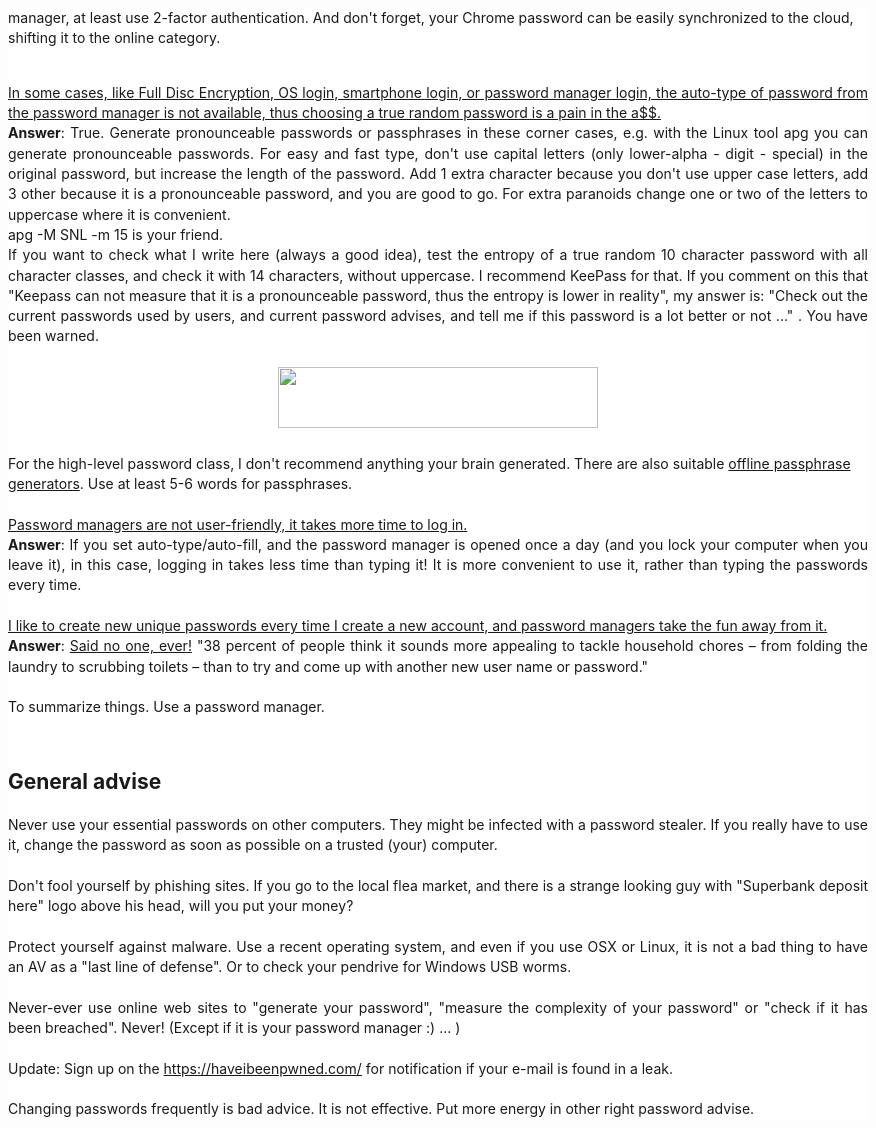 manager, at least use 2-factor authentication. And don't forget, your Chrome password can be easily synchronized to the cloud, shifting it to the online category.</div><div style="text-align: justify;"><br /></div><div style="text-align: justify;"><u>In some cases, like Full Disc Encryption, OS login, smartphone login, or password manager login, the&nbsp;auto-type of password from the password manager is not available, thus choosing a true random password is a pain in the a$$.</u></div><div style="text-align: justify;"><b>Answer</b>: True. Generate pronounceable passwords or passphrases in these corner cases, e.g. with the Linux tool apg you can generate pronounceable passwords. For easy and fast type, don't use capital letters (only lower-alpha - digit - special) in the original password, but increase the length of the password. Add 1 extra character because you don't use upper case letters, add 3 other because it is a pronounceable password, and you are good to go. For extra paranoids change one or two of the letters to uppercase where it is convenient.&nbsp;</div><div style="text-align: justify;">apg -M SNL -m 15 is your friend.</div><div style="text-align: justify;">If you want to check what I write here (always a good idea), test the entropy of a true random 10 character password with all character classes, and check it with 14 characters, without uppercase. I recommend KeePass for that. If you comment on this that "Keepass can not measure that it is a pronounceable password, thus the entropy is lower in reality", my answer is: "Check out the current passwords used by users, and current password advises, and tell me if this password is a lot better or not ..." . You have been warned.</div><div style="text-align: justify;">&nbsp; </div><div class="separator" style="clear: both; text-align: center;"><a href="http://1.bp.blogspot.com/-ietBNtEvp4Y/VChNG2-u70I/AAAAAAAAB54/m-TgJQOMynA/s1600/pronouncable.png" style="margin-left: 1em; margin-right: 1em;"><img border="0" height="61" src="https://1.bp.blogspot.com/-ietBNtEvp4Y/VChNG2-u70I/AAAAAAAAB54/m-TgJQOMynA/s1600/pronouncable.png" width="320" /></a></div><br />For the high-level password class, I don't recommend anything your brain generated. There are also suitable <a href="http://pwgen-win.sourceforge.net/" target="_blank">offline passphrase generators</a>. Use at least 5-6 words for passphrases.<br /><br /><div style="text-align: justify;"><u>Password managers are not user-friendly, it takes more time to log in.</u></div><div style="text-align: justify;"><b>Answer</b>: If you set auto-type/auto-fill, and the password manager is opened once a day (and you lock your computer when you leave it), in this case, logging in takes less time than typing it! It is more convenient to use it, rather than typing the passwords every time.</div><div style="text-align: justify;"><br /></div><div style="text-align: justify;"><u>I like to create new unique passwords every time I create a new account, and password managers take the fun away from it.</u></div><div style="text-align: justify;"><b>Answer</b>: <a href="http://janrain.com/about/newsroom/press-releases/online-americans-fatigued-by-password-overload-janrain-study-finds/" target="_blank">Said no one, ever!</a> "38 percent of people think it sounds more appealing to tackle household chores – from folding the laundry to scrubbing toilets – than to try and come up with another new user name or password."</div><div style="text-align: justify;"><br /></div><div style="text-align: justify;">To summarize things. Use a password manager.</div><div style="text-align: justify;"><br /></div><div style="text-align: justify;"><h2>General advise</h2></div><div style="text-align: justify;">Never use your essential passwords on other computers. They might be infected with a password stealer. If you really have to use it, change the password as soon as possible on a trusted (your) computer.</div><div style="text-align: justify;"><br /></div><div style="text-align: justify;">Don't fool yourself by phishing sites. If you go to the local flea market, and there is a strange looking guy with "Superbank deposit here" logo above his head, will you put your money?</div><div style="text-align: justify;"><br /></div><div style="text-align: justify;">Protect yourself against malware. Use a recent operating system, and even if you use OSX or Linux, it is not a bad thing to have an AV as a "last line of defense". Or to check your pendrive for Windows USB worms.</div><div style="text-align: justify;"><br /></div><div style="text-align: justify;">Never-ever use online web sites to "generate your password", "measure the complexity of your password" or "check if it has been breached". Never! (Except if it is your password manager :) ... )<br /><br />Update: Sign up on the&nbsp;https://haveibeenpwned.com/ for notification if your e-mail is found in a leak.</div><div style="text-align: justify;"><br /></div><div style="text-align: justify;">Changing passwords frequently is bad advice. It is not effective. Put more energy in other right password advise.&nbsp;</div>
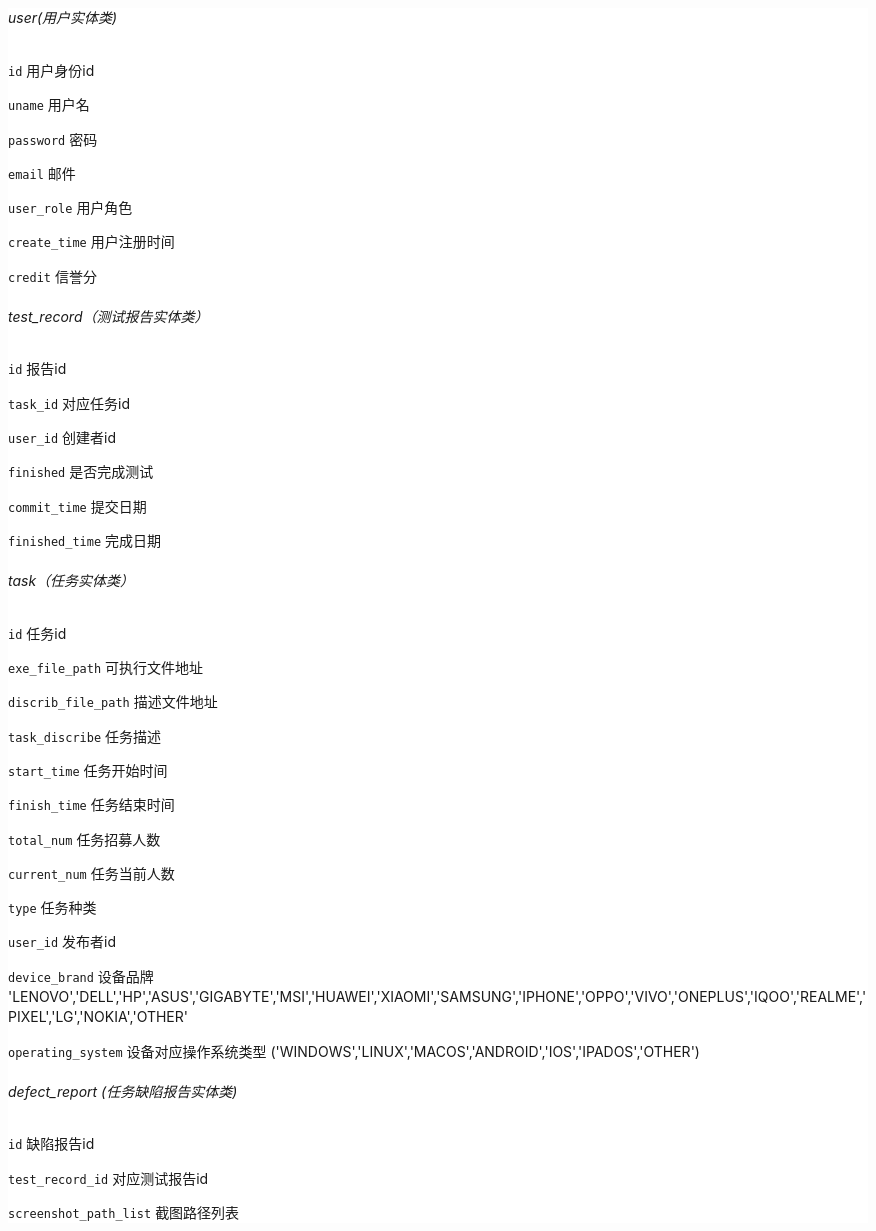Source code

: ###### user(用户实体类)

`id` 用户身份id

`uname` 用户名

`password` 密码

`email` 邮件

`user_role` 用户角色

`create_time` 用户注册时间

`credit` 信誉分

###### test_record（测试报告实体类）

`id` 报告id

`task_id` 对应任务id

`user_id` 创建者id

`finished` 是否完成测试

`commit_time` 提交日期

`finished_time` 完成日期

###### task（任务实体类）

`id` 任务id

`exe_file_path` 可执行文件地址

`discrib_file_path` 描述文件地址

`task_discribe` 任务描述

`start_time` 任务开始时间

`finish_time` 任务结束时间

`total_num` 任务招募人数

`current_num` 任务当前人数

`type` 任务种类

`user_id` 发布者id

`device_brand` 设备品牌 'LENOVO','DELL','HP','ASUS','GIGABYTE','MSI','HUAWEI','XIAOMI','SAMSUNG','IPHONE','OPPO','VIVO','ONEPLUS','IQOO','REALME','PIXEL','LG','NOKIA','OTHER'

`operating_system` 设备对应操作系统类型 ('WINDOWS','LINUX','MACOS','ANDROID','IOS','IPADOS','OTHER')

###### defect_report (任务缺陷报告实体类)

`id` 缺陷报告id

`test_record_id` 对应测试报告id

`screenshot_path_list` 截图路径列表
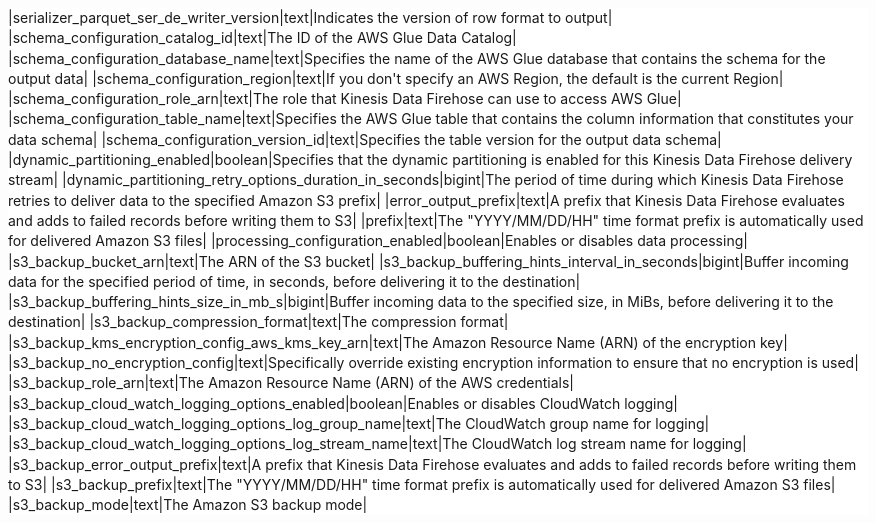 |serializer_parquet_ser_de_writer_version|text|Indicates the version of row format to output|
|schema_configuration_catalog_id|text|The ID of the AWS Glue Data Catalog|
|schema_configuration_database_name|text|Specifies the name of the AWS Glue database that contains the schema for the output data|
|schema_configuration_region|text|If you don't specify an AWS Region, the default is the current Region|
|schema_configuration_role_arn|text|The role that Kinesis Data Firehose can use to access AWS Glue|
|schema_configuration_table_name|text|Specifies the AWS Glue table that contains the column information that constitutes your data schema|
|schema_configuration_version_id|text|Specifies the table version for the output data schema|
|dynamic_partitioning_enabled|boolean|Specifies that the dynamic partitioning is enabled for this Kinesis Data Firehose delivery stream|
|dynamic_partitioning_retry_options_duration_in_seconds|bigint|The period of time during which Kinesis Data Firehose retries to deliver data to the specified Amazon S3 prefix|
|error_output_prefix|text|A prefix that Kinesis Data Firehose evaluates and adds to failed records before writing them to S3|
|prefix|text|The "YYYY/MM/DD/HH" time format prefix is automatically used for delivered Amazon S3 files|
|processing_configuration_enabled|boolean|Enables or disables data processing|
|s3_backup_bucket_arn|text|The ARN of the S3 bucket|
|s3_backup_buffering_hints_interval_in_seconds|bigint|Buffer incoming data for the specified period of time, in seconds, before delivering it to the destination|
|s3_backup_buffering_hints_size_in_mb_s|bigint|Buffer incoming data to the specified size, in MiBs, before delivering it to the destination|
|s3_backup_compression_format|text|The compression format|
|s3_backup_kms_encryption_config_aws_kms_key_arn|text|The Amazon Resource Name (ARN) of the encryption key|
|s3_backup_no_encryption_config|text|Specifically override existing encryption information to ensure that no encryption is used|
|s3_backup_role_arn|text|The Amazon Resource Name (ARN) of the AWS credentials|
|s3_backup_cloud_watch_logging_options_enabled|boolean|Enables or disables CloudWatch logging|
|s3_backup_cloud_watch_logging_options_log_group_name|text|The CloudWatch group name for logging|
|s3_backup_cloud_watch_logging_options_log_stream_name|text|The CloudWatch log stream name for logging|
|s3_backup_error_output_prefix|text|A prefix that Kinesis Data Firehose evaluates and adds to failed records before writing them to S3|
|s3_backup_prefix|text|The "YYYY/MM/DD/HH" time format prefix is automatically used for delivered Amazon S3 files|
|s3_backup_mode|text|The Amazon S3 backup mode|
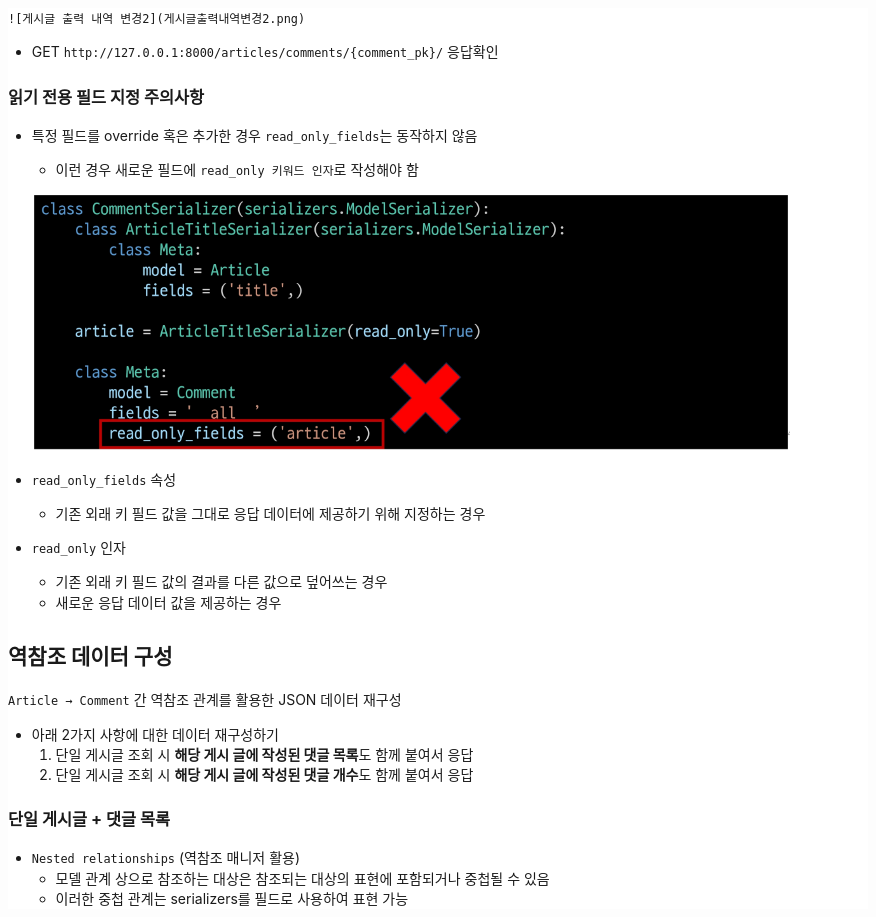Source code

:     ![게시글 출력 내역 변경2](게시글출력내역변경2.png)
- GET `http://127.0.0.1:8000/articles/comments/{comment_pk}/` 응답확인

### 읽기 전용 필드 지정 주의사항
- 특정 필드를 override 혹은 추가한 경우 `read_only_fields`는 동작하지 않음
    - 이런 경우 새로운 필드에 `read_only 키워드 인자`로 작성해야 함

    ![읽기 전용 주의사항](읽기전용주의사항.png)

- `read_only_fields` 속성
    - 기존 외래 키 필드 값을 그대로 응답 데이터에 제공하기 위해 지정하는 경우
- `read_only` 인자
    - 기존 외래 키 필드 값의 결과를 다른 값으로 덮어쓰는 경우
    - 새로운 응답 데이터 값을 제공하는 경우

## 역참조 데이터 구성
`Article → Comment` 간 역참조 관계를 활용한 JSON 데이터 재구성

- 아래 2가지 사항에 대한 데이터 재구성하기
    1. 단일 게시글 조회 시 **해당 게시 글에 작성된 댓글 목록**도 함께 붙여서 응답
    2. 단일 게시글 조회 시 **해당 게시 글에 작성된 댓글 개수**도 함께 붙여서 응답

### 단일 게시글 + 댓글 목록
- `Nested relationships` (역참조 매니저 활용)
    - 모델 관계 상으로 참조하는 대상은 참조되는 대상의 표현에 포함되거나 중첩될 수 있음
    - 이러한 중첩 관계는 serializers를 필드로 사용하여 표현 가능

-------------------------

### Task objective
Reproduce the data verbatim, from the line containing "### 읽기 전용 필드 지정 주의사항" through the final line of the data, with both ends included.

### Answer area
### 읽기 전용 필드 지정 주의사항
- 특정 필드를 override 혹은 추가한 경우 `read_only_fields`는 동작하지 않음
    - 이런 경우 새로운 필드에 `read_only 키워드 인자`로 작성해야 함

    ![읽기 전용 주의사항](읽기전용주의사항.png)

- `read_only_fields` 속성
    - 기존 외래 키 필드 값을 그대로 응답 데이터에 제공하기 위해 지정하는 경우
- `read_only` 인자
    - 기존 외래 키 필드 값의 결과를 다른 값으로 덮어쓰는 경우
    - 새로운 응답 데이터 값을 제공하는 경우

## 역참조 데이터 구성
`Article → Comment` 간 역참조 관계를 활용한 JSON 데이터 재구성

- 아래 2가지 사항에 대한 데이터 재구성하기
    1. 단일 게시글 조회 시 **해당 게시 글에 작성된 댓글 목록**도 함께 붙여서 응답
    2. 단일 게시글 조회 시 **해당 게시 글에 작성된 댓글 개수**도 함께 붙여서 응답

### 단일 게시글 + 댓글 목록
- `Nested relationships` (역참조 매니저 활용)
    - 모델 관계 상으로 참조하는 대상은 참조되는 대상의 표현에 포함되거나 중첩될 수 있음
    - 이러한 중첩 관계는 serializers를 필드로 사용하여 표현 가능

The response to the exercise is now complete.